A follow-up appointment 1-3 weeks status post MAD insertion should be undertaken to assess progress. The following check list can aid the practitioner:

  • Is the MAD appliance tolerated?
  • Quantify patient adherence to the MAD. Is it worn nightly? If not, how often is it worn? How many hours per night is the MAD being used?
  • Is the titration plan on track?
  • Any side effects or problems of fit with the appliance?
  • Check the dental and oral tissues for any signs of irritation
  • Check to make sure the patient can insert and remove the MAD on their own
  • Have the patient demonstrate that they know how to protrude/retrude the mandibular component of the MAD
  • Does the bed partner still report snoring
  • Any QOL improvements in daytime sleepiness? In addition to the patient’s subjective QOL reporting, a repeat ESS or STOP-Bang can provide additional data in this regard. The STOP-Bang includes blood pressure which should also be re-checked.

In regard to titrating the MAD, i.e. progressively protruding the mandible, track progress since time of delivery. If there was jaw discomfort at a particular protrusive setting, consider retruding the device by 0.25 mm or the next smallest increment particular to the MAD system you are using. These first few weeks are critical to finding a balance between tolerability and improvement in sleep. Sleep quality and device tolerability determine the titration pattern of the adjustable MAD. Do not exceed 100% of patient’s maximum protrusive ability as the TMJ retrodiscal laminae may elongate.

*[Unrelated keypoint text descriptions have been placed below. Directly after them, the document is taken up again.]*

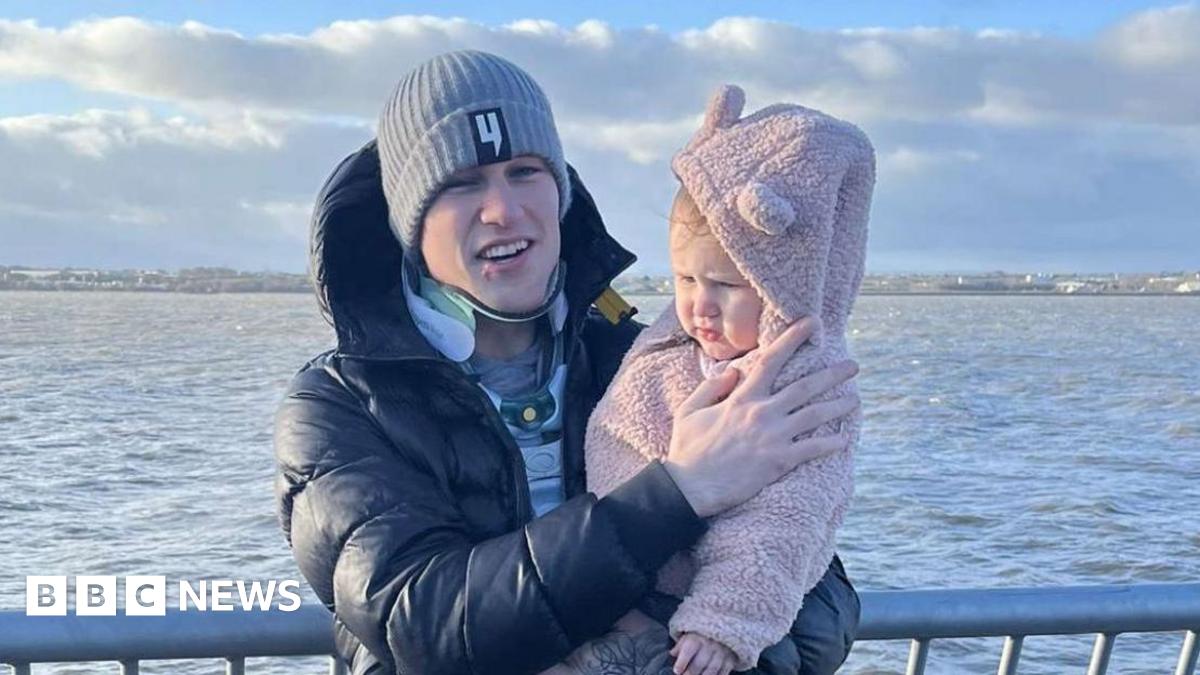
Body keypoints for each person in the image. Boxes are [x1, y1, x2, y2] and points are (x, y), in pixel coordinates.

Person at [273, 50, 861, 675]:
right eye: (461, 183)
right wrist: (681, 490)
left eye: (524, 171)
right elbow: (421, 622)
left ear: (562, 192)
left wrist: (692, 646)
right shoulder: (338, 404)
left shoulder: (651, 359)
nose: (502, 210)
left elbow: (822, 601)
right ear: (407, 222)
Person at [571, 85, 874, 675]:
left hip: (696, 619)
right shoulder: (666, 351)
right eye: (685, 280)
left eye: (728, 287)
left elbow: (787, 521)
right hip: (622, 583)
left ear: (789, 281)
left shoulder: (805, 388)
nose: (700, 306)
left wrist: (725, 621)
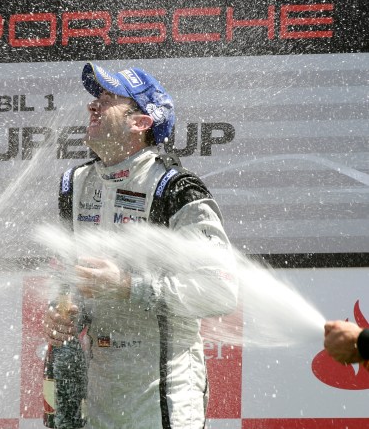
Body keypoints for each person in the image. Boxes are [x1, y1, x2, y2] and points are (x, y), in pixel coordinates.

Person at [43, 63, 238, 428]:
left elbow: (219, 291)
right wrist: (63, 311)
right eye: (96, 98)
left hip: (164, 401)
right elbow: (69, 277)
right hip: (99, 398)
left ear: (141, 122)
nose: (92, 106)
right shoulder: (76, 183)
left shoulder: (176, 188)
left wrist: (127, 286)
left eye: (108, 99)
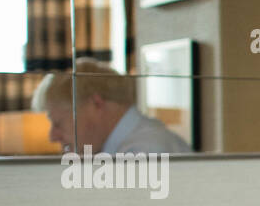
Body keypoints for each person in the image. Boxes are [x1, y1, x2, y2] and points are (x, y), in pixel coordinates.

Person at [32, 58, 193, 155]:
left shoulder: (145, 151)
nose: (52, 136)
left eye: (58, 123)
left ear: (96, 104)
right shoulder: (128, 146)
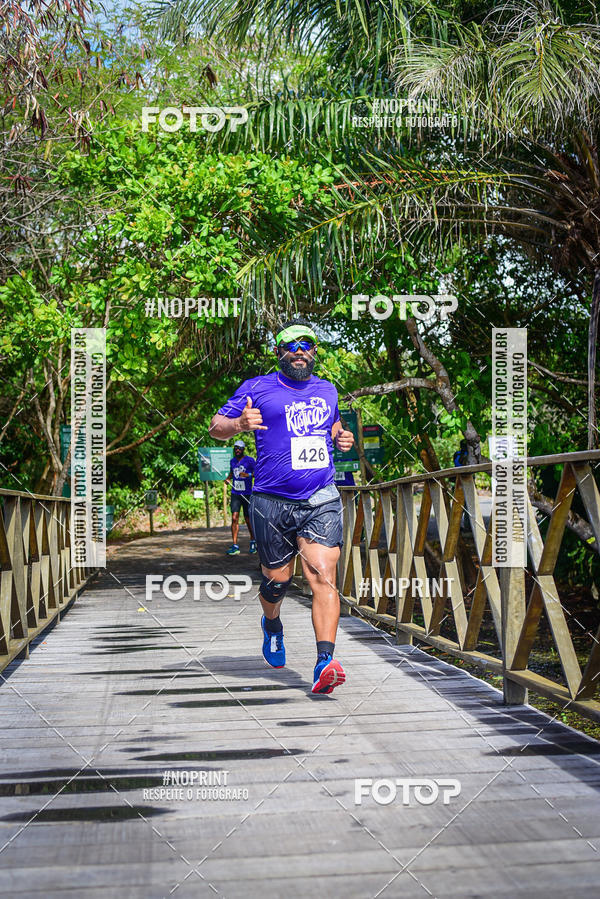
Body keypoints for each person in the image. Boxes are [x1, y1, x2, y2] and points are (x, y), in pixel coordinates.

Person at [209, 319, 355, 694]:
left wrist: (342, 437)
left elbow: (334, 427)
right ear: (278, 352)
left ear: (315, 351)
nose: (300, 350)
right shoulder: (256, 388)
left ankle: (324, 661)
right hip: (270, 500)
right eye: (292, 345)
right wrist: (239, 424)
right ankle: (272, 624)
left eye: (307, 344)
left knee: (323, 574)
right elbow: (215, 426)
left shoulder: (327, 390)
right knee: (277, 581)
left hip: (320, 496)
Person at [223, 439, 257, 555]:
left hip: (247, 493)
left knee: (248, 519)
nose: (237, 450)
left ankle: (253, 541)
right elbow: (232, 473)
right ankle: (235, 545)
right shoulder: (232, 461)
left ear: (243, 449)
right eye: (236, 448)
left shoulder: (250, 460)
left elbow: (258, 474)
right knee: (234, 518)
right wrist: (228, 479)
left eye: (239, 448)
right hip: (235, 493)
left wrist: (248, 475)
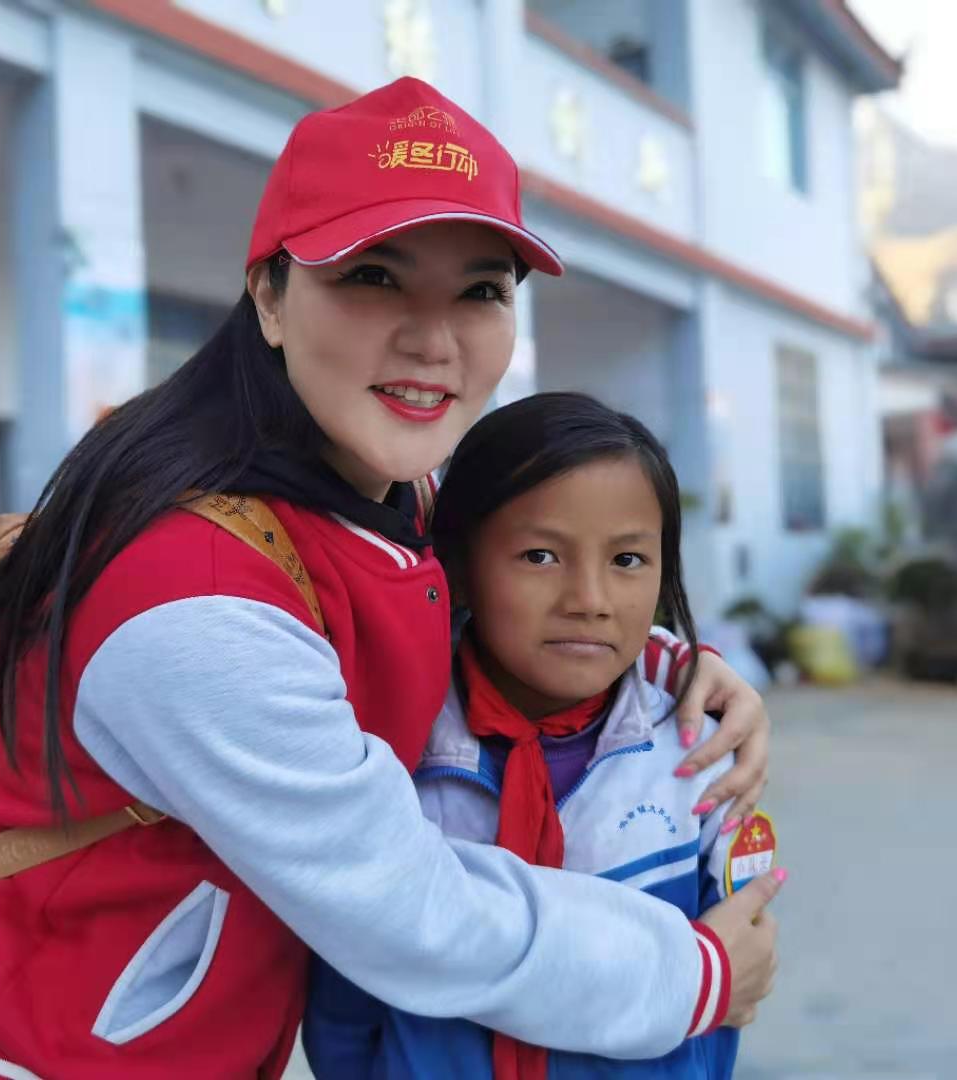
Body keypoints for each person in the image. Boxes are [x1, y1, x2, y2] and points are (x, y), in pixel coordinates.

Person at [0, 78, 779, 1079]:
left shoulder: (383, 491)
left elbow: (503, 593)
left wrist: (671, 667)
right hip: (48, 1059)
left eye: (481, 291)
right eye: (373, 276)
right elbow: (411, 911)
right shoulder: (193, 597)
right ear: (270, 297)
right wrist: (694, 976)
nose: (433, 340)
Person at [305, 393, 782, 1079]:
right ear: (459, 564)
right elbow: (347, 986)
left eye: (627, 560)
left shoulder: (698, 756)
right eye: (539, 555)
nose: (589, 599)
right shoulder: (391, 751)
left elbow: (729, 986)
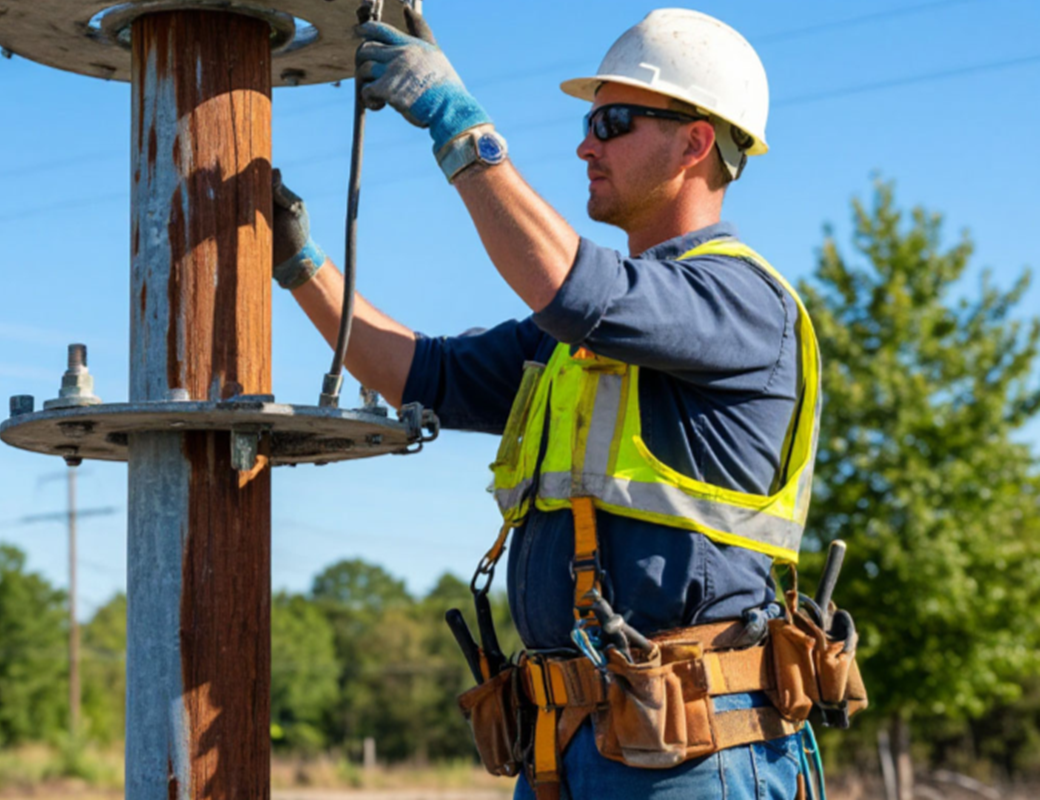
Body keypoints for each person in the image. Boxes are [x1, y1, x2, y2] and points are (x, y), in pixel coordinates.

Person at [271, 7, 838, 799]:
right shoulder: (575, 335)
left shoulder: (739, 302)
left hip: (692, 751)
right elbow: (421, 373)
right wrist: (300, 263)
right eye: (588, 122)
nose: (585, 144)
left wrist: (457, 125)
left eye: (612, 121)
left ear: (696, 142)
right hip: (566, 744)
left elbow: (577, 290)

The ESS should be repeated at each patient visit and can even be done over the phone or via email at periodic desired time points. If the ESS is less than 10, the appliance is tolerable and the patient is compliant with its use then no further titration is necessary for the time being.

Once the desired protrusive setting achieved, the patient should continue wearing the MAD for another month or longer to acclimate to the appliance to ensure complete adherence. If this is demonstrated, then it is crucial to conduct a follow up PSG with the MAD inserted into place. A good sleep technician would be familiar with advancing the MAD during the sleep study if they want to further optimize AHI. The patient will now have a pre-treatment AHI value and a post-treatment AHI value. Success can be defined by reducing the AHI to less than 5, or in more severe cases a reduction of AHI by 50% or greater is also considered a good outcome.